A mitad de su carrera, el perro de carea encontró a una oveja junto a un neonato, minúsculo y lento corderillo, remisa a unirse a la mayoría; la madre protegía al pequeño acomodándose a su lentitud. El Pastor Belga Tervuerense de color marrón carbonado, resuelto a atacar, aceleró en dirección a la pareja decidido a ordenar su integración en el rebaño; la oveja, indisciplinada, giró sobre sus patas traseras, encaró al sabueso en actitud desafiante, y ambos cara a cara, se miraron de igual a igual. El enfrentamiento parecía irremediable, pero el perro dudó entre dos alternativas: el deber de aglutinar a la manada, o la obligación moral de respetar a la madre y su cría.
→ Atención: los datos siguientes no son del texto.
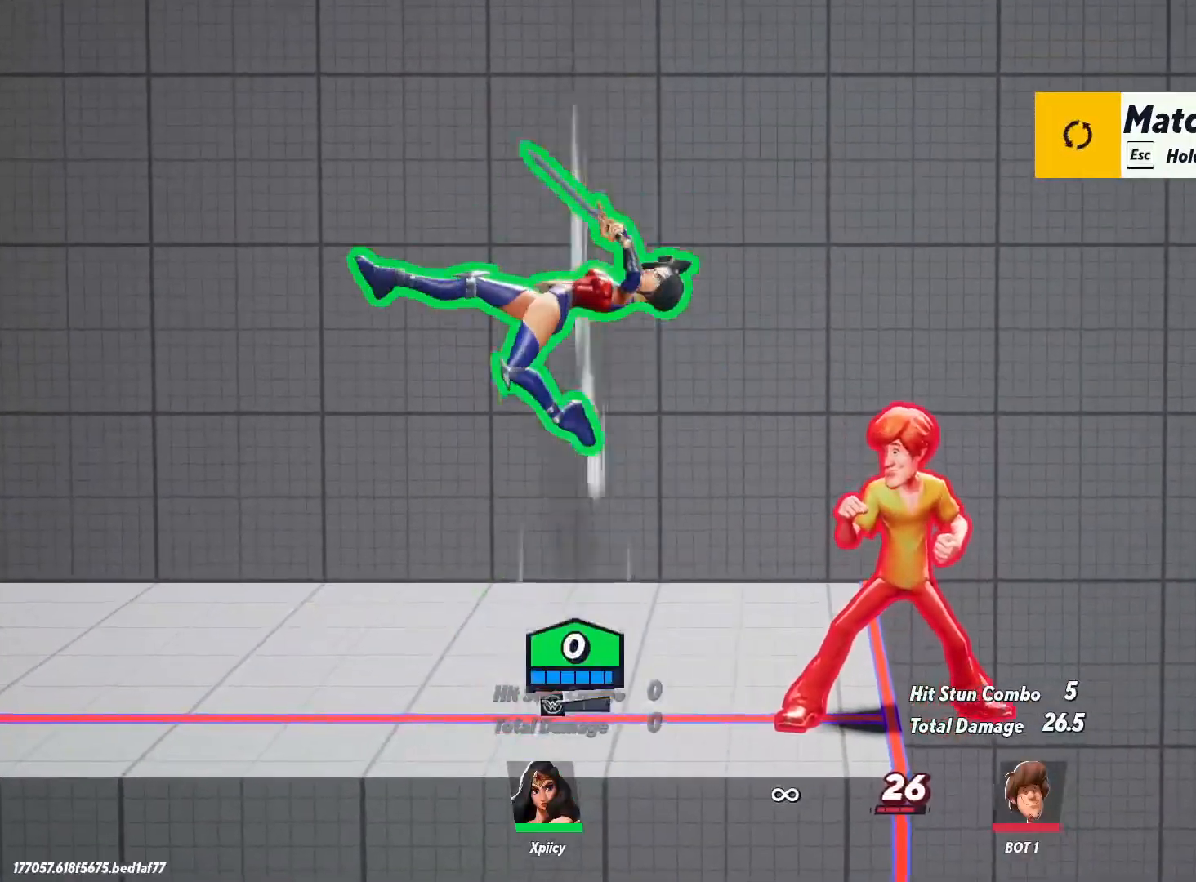
{"keys": ["d", "space"], "events": [[117, "d", "down"], [117, "s", "up"], [350, "d", "up"], [450, "space", "down"], [500, "d", "down"]]}
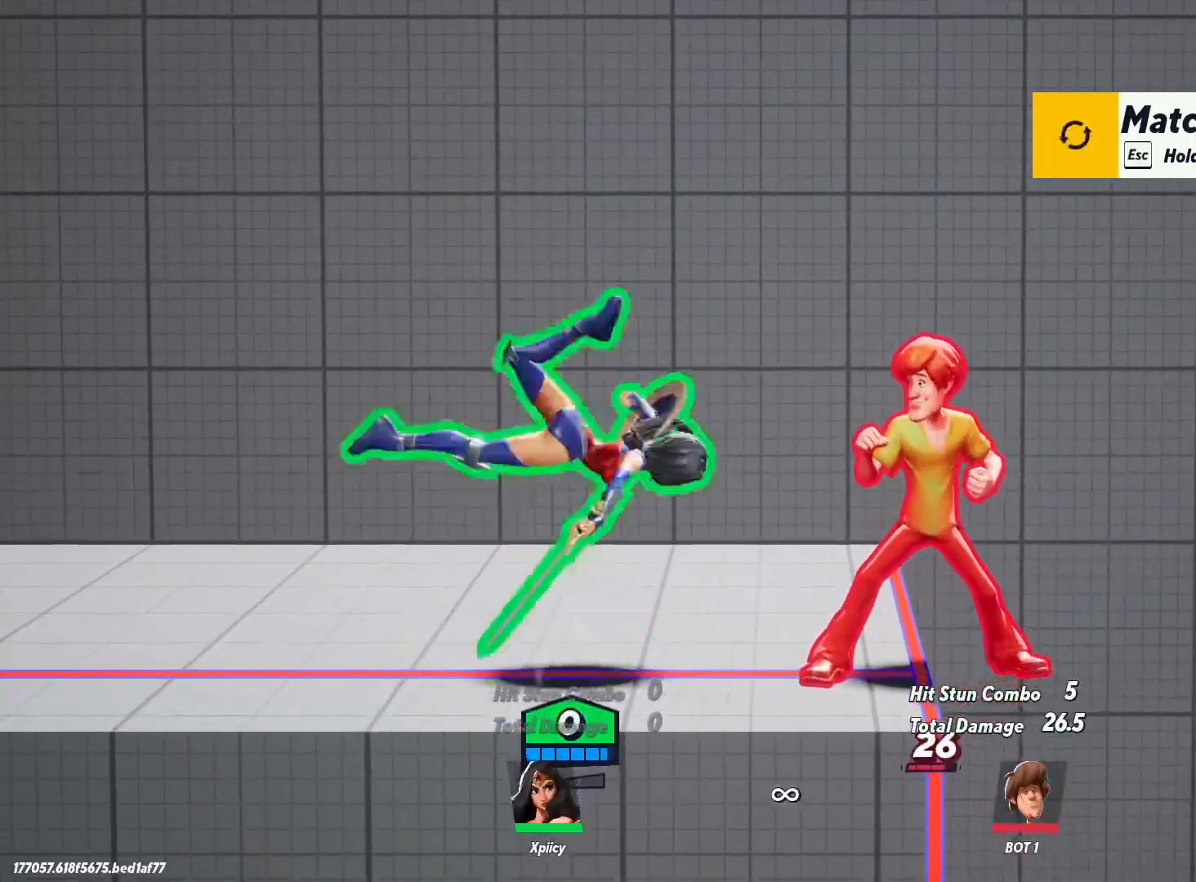
{"keys": ["a", "s"], "events": [[133, "space", "up"], [217, "d", "up"], [267, "a", "down"], [317, "s", "down"], [367, "backspace", "down"], [450, "backspace", "up"]]}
Y predominante el sentimiento de compasión, removida su conciencia canina, decidió la segunda, hacer una excepción, y continuar con la misión encomendada de concentrar al resto de lanares.
Aquellos pocos segundos de absorta expectación, pasaban a formar parte de una experiencia significativa e inolvidable de Rodrigo, ahora comprometido a responder, desconcertado, la pregunta que el abuelo le hacía con tono sarcástico.
–¿A quién de los dos calificarías de irracional, al perro o la oveja?
–Estoy perplejo abuelo, se han comportado civilizadamente, ¡como si tuvieran sentimientos!
–Sí, –respondió el abuelo brevemente– son casi humanos… casi humanos.